Wednesday, February 13, 2008

P4P may finally be growing up

I've heard anecdotally that health plans are retrenching on so-called pay-for-performance (P4P) reiumbursement programs because they're not getting the return that they hoped to get. There seems to be some evidence of this in the data as well -- projections from 18 months ago suggested gushing growth (see The state of P4P programs), but the trend more recently seems to be on refinement rather than expansion (see It's everywhere but measuring effectiveness of P4P is challenging). There seems to be a trend out there away from pure P4P and toward mixed reimbursement models that blend in capitation with performance-based payment, exemplified by two new approaches.

First is the so-called "medical home" idea, which has been articulated and promoted by a variety of medical specialty socieities (for example, see Medical home could rescusitate primary care and Joint Principles of a Patient-Centered Medical Home Released by Organizations Representing More Than 300,000 Physicians). While a lot of the focus of the medical professionals has been on bolstering primary care, the business community has recently jumped on the bandwagon because of the financial benefits of the approach. Bridges to Excellence estimates that the medical home approach yields savings of $250-$300 per patient per year by reducing unnecessary specialist and emergency room visits and preventing acute medical episodes that result from poor preventative care (see Group Offers Doctors Bonuses for Better Care). Since the average primary care physician cares for roughly 2000 patients, this can add up to real money real fast.

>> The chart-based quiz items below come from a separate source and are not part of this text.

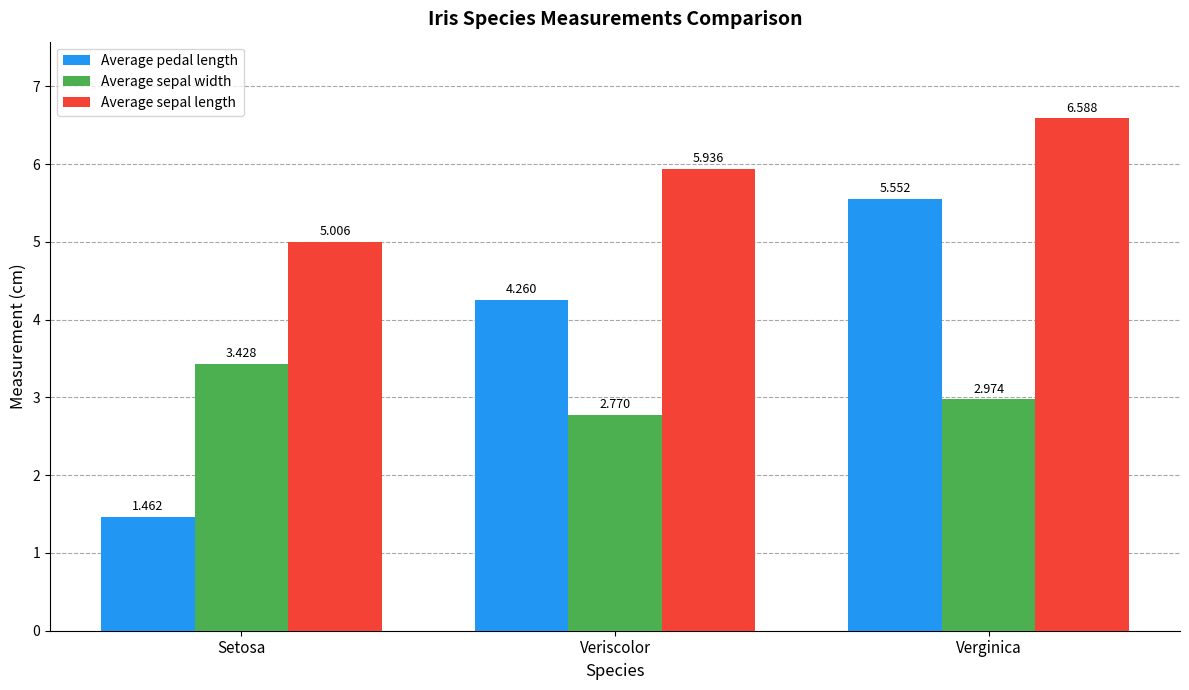

What is the label of the 1st bar from the left?

Setosa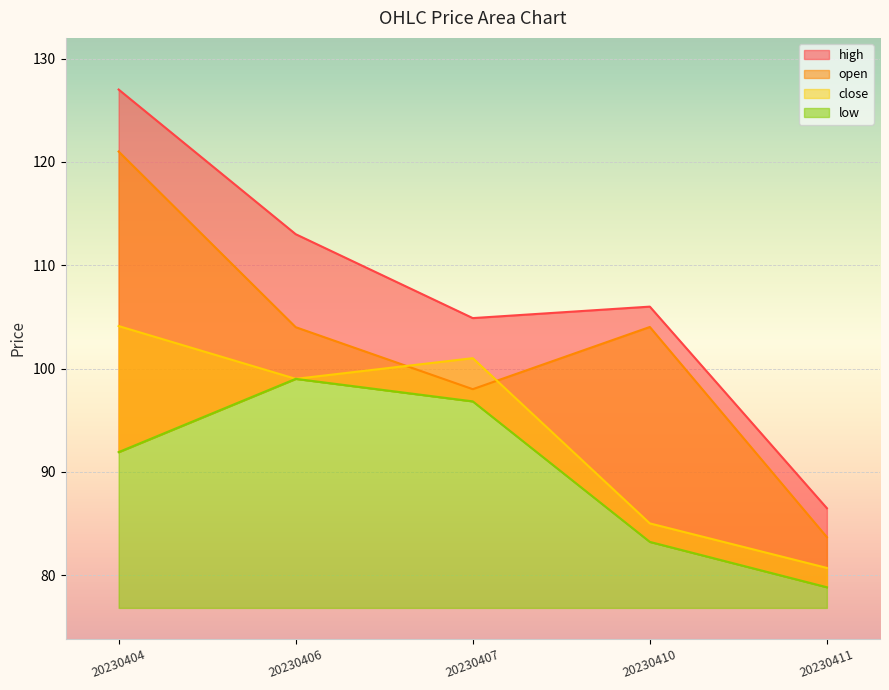

What is the sum of all high values?

537.4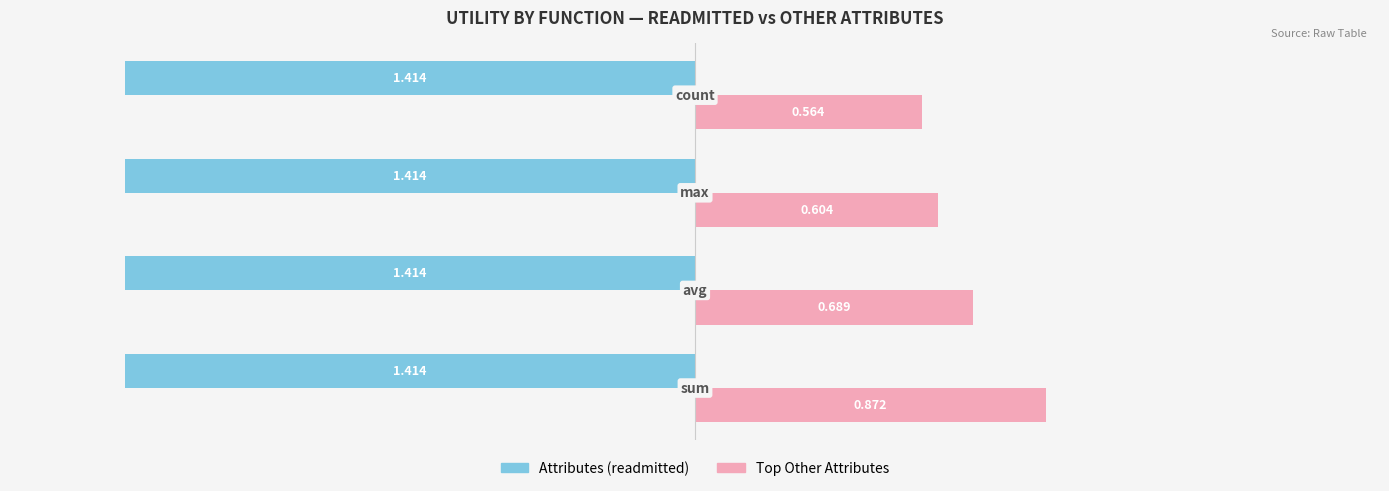

What is the sum of all Top Other Attributes values?

2.7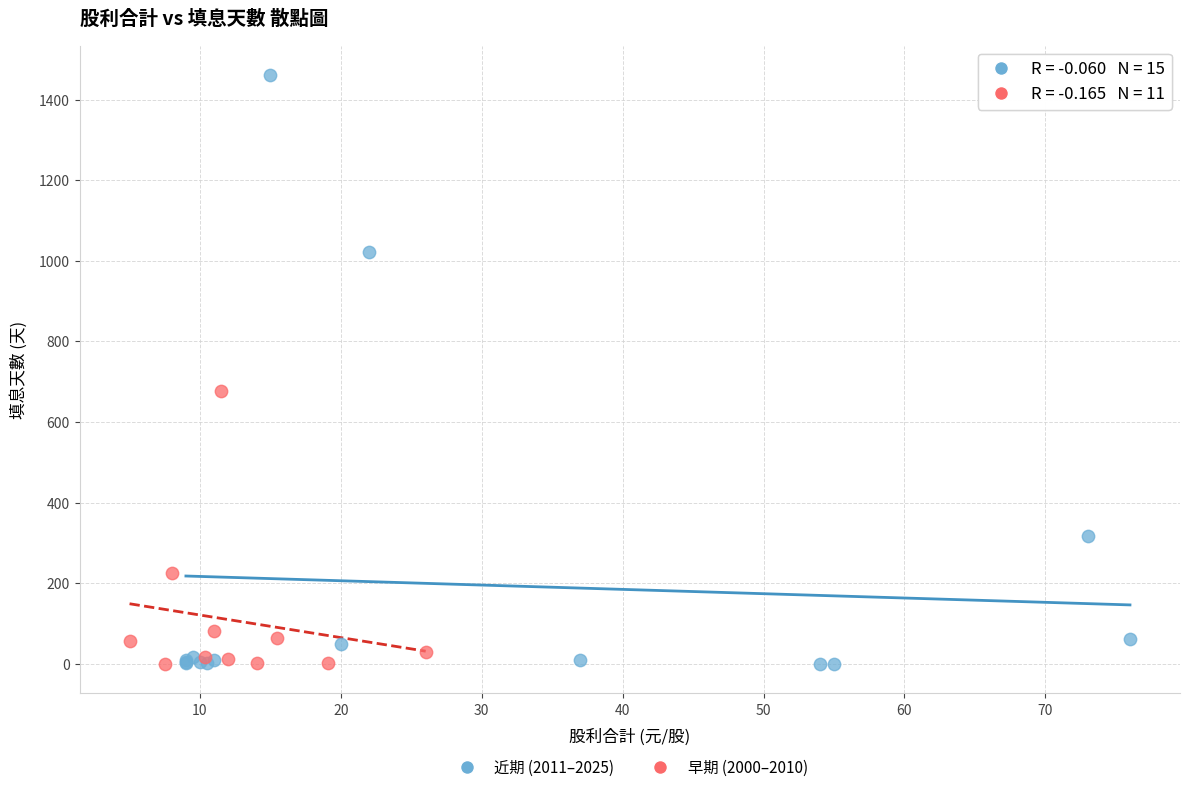

Which series has the widest spread of Y values?

近期 (2011–2025)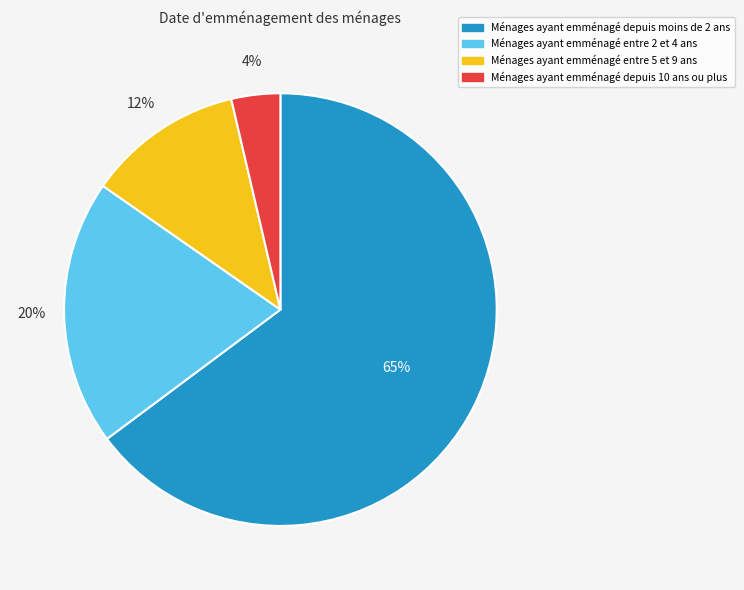

Rank the categories by value from highest to lowest.

Ménages ayant emménagé depuis moins de 2 ans, Ménages ayant emménagé entre 2 et 4 ans, Ménages ayant emménagé entre 5 et 9 ans, Ménages ayant emménagé depuis 10 ans ou plus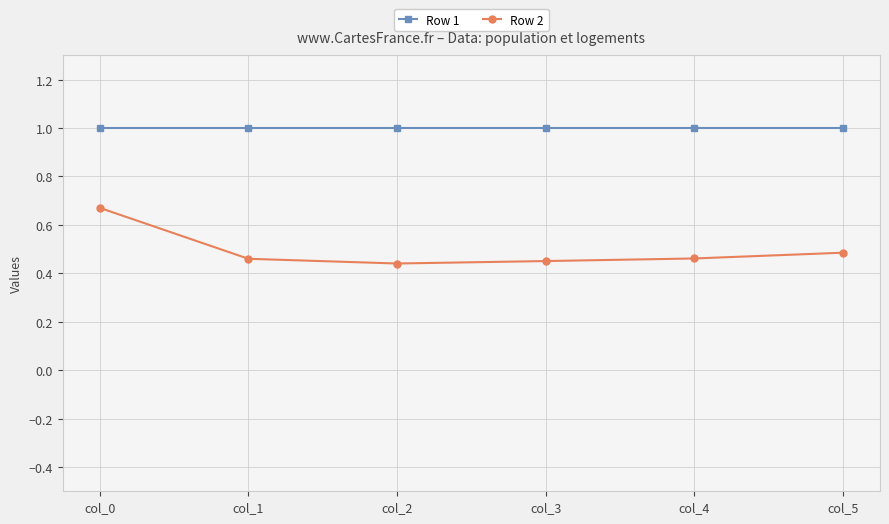

Rank the series by their maximum value, from lowest to highest.

Row 2, Row 1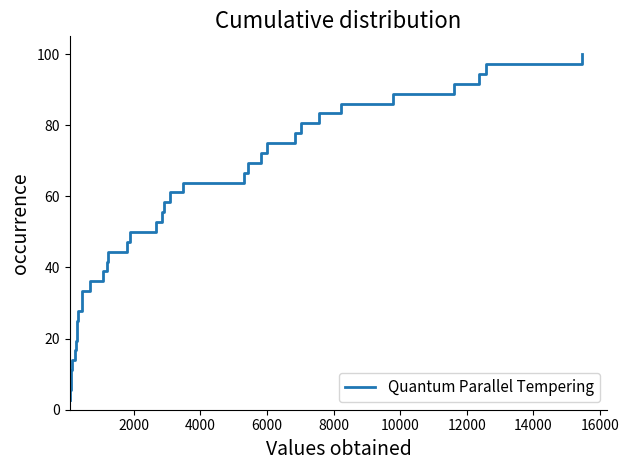

What is the maximum value shown in the chart?

100.0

The second approach is in the creation of alternative payment models such as that announced by Blue Cross Blue Shield of Massachusetts earlier this year (see A New and Different Way to Pay for Care). This approach has had some early bumps, but it's still early (see Blue Cross faces uphill climb over flat-sum payments).

The best description I've seen of the benefits of moving back toward some type of capitation model is in Benjamin Brewer's column in yesterday's Wall Street Journal (Finding a Medical Home May Be Just What the Doctor Ordered). Dr. Brewer gives an excellent ground-level view of what it means to pay physicians to manage patients instead of acute episodes, and why such an approach might really offer benefits to patients and physicians alike.